The word “crestfallen” wasn’t thrown around much these days, but sometimes there was no other applicable word. And crestfallen was the only word that described his expression. “Are you gonna … you’re not gonna …” he made vague hand gestures that meant nothing, but could have symbolized his inability to find the word – or say it.
“Don’t worry, Shan. These guys are like sharks. They scent blood in the water, and they will tear the weak to pieces. They expect betrayal, and one generally begets another, so they look for a patsy they can take it out on. I’m going to give them just that.”
He weighed that a moment, his glance not so much scrutinizing as it was scouring. The night was cool, and threatening rain, which she thought would be good cover.
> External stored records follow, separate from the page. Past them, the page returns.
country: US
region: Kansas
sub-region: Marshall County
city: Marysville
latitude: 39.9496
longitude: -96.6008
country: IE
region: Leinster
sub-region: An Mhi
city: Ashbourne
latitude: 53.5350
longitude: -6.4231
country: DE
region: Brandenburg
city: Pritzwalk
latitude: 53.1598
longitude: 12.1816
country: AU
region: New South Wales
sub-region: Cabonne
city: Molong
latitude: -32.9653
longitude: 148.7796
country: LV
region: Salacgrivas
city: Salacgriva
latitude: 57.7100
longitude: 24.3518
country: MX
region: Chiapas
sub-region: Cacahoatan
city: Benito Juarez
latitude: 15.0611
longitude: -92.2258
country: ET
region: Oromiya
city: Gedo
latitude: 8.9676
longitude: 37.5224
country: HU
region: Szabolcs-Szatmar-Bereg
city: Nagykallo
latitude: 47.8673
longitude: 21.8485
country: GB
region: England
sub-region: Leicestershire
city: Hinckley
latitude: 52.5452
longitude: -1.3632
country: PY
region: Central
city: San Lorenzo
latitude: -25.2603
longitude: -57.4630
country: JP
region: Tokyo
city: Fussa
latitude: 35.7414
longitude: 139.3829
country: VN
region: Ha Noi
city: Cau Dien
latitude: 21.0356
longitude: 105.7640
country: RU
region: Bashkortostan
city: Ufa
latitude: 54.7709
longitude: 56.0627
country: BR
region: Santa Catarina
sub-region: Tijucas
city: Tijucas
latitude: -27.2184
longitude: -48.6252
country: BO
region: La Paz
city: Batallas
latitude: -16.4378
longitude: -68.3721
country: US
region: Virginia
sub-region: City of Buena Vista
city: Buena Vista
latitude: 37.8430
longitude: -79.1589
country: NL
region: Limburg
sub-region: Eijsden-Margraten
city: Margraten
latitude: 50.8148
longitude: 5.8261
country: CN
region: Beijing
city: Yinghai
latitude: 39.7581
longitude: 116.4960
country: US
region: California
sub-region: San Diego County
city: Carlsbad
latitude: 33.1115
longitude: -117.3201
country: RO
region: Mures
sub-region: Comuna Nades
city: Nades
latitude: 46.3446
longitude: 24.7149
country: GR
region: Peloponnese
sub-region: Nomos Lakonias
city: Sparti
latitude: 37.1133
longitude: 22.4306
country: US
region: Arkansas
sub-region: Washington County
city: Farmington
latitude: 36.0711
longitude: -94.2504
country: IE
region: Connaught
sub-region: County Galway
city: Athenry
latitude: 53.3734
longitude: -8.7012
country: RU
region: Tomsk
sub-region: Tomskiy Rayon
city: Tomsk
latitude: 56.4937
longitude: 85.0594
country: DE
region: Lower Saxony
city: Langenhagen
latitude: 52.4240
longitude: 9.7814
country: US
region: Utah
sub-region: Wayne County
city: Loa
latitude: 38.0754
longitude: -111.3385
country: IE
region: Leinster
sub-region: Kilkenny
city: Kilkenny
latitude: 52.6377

Few people passed them by on the sidewalk, and those that did paid them no attention at all. “You weren’t really a cop, were you?”
She shrugged, refusing to answer the question, but she was honestly surprised that it had taken him this long to come to that conclusion. “Come on, we have some work to do.”
She turned her back on him to unlock her car, and he asked quietly, “Are you ever going to tell me anything? Your real name even?”
“Some things are better off dead.”
She swung open the passenger door for him, and said, “Especially me.”
The look on his face was so heartbreaking, she knew he’d never understand. And that’s why she could never tell him the truth. There really were some things you were just better off not knowing, whether he wanted to believe that or not.